The run broke down like this:
- Fable inspected the StarSwap codebase and ranked ten improvements.
- The user selected seven.
- Fable wrote independent implementation plans into the repo.
- GPT 5.5 High implemented each plan in its own worktree.
- Fable reviewed, validated, and fixed the worker outputs.
- Independent tasks ran in parallel.
- Fable merged the worktrees and fixed conflicts.
The reported result was 40,000 lines of code using 96% of one five-hour Claude Pro session. The screenshot also shows Fable on High, an approaching session-limit warning, and a 21% weekly Fable limit drawdown.
The pattern lines up with Every's prompt library, which packages 13 prompts for Claude Code workflows around planning, building, verification, overnight delegation, and pull-request prep. The library cites Mike Krieger, Instagram cofounder and head of Anthropic Labs, using Fable for long-running delegated work.
Creator builds
Fable's creative pull is the long-context, tool-using, UI-building loop. MengTo's landing-page demo says Fable understands WebGL, scroll behaviors, and text animations from simple prompts.
viktoroddy's Fable-vs-Opus prompt published the kind of spec people are throwing at it: a React, TypeScript, Vite, and Tailwind v4 landing page with scroll-scrubbed video, GSAP character animation, a pill nav, a glass panel, custom fonts, HLS.js, and mobile behavior.
Other builds were less landing-page-coded:
- bilawalsidhu's IronSight post describes a 4D reconstruction built from two pairs of Meta Ray-Bans, with the old shot-counter roadmap implemented in two nights.
- AIandDesign's dyslexia tutor demo shows a pre-alpha phonics tutor app built for a child with dyslexia.
- rainisto's BeatBandit workflow used Fable through MCP to run screenplay eval agents, inspect BeatBandit's code, find bugs, and tune story-generation prompts.
- techhalla's GTA 2 clone says Fable 5 High created the game in two hours while custom 3D models were made in Tripo.
- GlennHasABeard's platformer update says Fable got a game back up with updated sprites, a local high score, and harder platforming.

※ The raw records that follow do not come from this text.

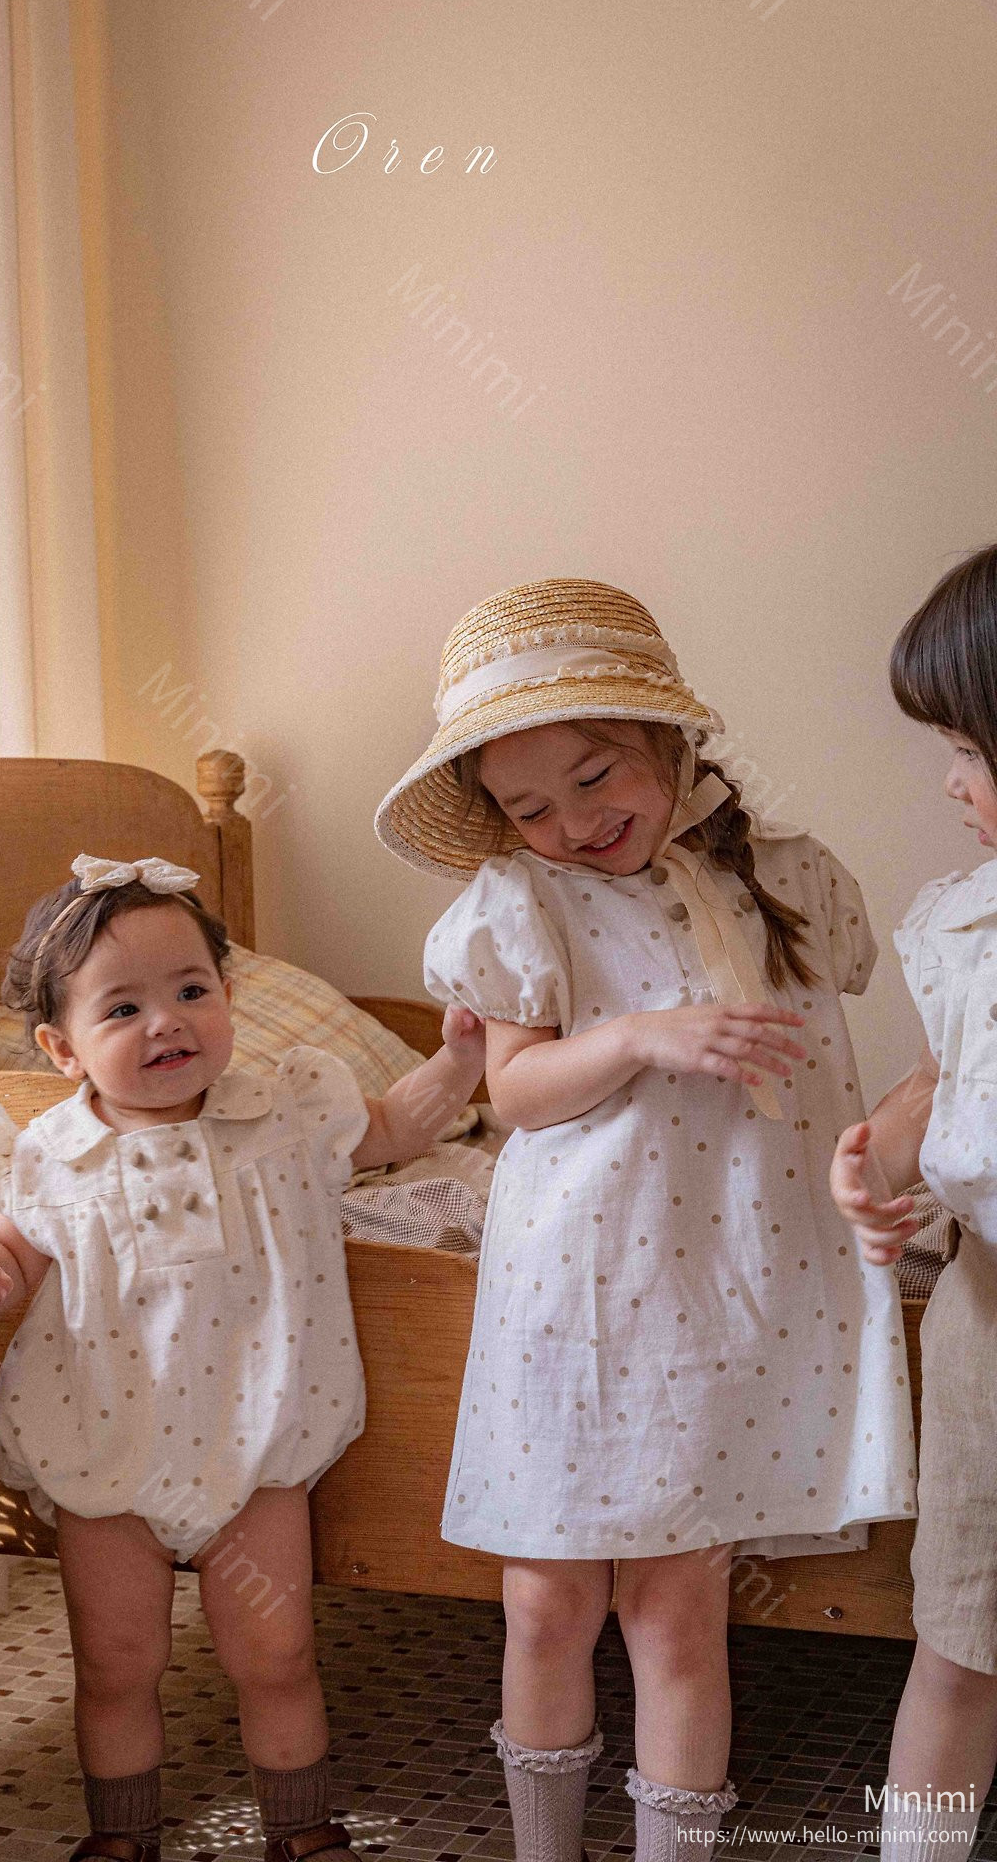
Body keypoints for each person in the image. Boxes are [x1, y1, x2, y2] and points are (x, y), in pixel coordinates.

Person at [376, 577, 917, 1862]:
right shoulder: (523, 901)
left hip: (725, 1280)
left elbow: (848, 985)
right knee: (544, 1603)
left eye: (594, 774)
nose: (572, 822)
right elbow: (512, 1091)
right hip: (573, 1292)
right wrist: (636, 1036)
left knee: (678, 1615)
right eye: (529, 807)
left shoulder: (788, 873)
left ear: (668, 740)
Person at [0, 853, 485, 1862]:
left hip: (252, 1440)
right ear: (62, 1048)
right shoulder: (55, 1155)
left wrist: (459, 1059)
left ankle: (301, 1825)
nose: (166, 1023)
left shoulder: (282, 1114)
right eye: (123, 1009)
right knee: (115, 1662)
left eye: (191, 991)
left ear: (229, 997)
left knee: (276, 1652)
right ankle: (122, 1834)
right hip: (106, 1449)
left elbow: (396, 1128)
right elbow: (14, 1247)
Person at [831, 544, 997, 1862]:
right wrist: (869, 1162)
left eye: (970, 752)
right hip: (990, 1330)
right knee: (959, 1641)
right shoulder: (964, 922)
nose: (951, 781)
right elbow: (945, 1078)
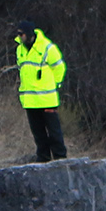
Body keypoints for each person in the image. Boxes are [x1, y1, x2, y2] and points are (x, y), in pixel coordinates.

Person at [14, 19, 67, 162]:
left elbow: (59, 68)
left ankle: (60, 159)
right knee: (38, 134)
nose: (19, 37)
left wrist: (56, 85)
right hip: (30, 100)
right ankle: (43, 159)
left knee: (54, 132)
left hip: (47, 99)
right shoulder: (20, 49)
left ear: (29, 34)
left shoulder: (48, 48)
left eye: (21, 34)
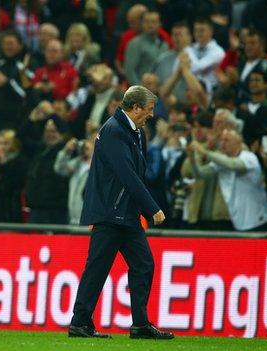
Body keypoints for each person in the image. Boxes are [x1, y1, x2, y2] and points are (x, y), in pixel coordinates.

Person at [69, 85, 173, 340]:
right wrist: (152, 208)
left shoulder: (135, 131)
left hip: (126, 213)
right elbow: (127, 174)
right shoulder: (114, 131)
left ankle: (140, 325)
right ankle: (79, 323)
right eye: (148, 109)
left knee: (144, 264)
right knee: (98, 268)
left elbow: (137, 172)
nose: (151, 114)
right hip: (109, 212)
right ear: (135, 107)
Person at [189, 129, 267, 231]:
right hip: (238, 223)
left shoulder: (249, 157)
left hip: (259, 221)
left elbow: (232, 165)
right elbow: (200, 174)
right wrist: (192, 159)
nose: (222, 143)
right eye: (222, 140)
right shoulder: (221, 161)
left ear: (238, 143)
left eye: (227, 140)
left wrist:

The standout creative workflow is not just one-shot generation. It is Fable looking at the artifact, the code, the eval loop, and the product goal in the same run.
Failure cases
The misses are concrete. stevibe's canvas test found Fable smoother than Opus 4.8 on a Mac Studio teardown animation and closer on paper-airplane origami, but neither model folded the plane correctly.
LLMJunky's comparison said GPT 5.5 High produced a better first-try website than Fable, partly because it could generate assets and remove backgrounds. LLMJunky's original Fable website post called Fable's version the ugliest website he had ever seen.
Game builders added a different constraint. AIandDesign's game warning said Fable can produce something that looks cool for a viral post, but it will not automatically tune the game and its difficulty curve into something fun.
AIandDesign's bad-night report later called one Fable session "super disappointing" and ended the night. The expensive model still has dumb hours.